> [Directions for this task] Each record has to be repeated exactly as given.

> [Input for this task]
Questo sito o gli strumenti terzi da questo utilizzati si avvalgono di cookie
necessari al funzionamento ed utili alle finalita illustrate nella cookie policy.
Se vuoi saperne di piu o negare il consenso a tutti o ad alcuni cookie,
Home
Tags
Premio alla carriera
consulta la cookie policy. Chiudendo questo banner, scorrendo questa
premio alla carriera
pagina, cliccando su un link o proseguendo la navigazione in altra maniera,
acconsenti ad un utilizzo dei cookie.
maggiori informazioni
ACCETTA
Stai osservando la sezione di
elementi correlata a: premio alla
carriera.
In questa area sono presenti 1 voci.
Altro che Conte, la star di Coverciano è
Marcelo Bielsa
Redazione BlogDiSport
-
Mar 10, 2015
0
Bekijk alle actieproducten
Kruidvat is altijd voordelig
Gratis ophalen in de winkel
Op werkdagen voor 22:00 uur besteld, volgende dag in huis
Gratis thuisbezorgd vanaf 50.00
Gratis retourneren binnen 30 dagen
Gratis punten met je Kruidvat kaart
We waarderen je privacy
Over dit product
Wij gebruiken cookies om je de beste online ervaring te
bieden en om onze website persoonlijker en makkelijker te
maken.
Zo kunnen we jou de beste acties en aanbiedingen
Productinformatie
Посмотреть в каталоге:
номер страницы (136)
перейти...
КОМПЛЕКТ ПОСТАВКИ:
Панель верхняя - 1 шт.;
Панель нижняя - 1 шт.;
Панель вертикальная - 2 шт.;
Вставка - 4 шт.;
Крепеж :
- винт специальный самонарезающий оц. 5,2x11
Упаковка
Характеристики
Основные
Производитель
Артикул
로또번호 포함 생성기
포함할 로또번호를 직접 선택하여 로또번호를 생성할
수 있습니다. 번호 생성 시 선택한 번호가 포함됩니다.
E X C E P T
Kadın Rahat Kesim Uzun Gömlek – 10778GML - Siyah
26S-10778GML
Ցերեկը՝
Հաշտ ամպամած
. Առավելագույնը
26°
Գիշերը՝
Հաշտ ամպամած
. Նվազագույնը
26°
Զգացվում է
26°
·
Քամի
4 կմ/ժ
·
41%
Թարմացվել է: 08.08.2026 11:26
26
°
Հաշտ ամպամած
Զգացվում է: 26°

> [Answer to the exercise]
Questo sito o gli strumenti terzi da questo utilizzati si avvalgono di cookie
necessari al funzionamento ed utili alle finalita illustrate nella cookie policy.
Se vuoi saperne di piu o negare il consenso a tutti o ad alcuni cookie,
Home
Tags
Premio alla carriera
consulta la cookie policy. Chiudendo questo banner, scorrendo questa
premio alla carriera
pagina, cliccando su un link o proseguendo la navigazione in altra maniera,
acconsenti ad un utilizzo dei cookie.
maggiori informazioni
ACCETTA
Stai osservando la sezione di
elementi correlata a: premio alla
carriera.
In questa area sono presenti 1 voci.
Altro che Conte, la star di Coverciano è
Marcelo Bielsa
Redazione BlogDiSport
-
Mar 10, 2015
0
Bekijk alle actieproducten
Kruidvat is altijd voordelig
Gratis ophalen in de winkel
Op werkdagen voor 22:00 uur besteld, volgende dag in huis
Gratis thuisbezorgd vanaf 50.00
Gratis retourneren binnen 30 dagen
Gratis punten met je Kruidvat kaart
We waarderen je privacy
Over dit product
Wij gebruiken cookies om je de beste online ervaring te
bieden en om onze website persoonlijker en makkelijker te
maken.
Zo kunnen we jou de beste acties en aanbiedingen
Productinformatie
Посмотреть в каталоге:
номер страницы (136)
перейти...
КОМПЛЕКТ ПОСТАВКИ:
Панель верхняя - 1 шт.;
Панель нижняя - 1 шт.;
Панель вертикальная - 2 шт.;
Вставка - 4 шт.;
Крепеж :
- винт специальный самонарезающий оц. 5,2x11
Упаковка
Характеристики
Основные
Производитель
Артикул
로또번호 포함 생성기
포함할 로또번호를 직접 선택하여 로또번호를 생성할
수 있습니다. 번호 생성 시 선택한 번호가 포함됩니다.
E X C E P T
Kadın Rahat Kesim Uzun Gömlek – 10778GML - Siyah
26S-10778GML
Ցերեկը՝
Հաշտ ամպամած
. Առավելագույնը
26°
Գիշերը՝
Հաշտ ամպամած
. Նվազագույնը
26°
Զգացվում է
26°
·
Քամի
4 կմ/ժ
·
41%
Թարմացվել է: 08.08.2026 11:26
26
°
Հաշտ ամպամած
Զգացվում է: 26°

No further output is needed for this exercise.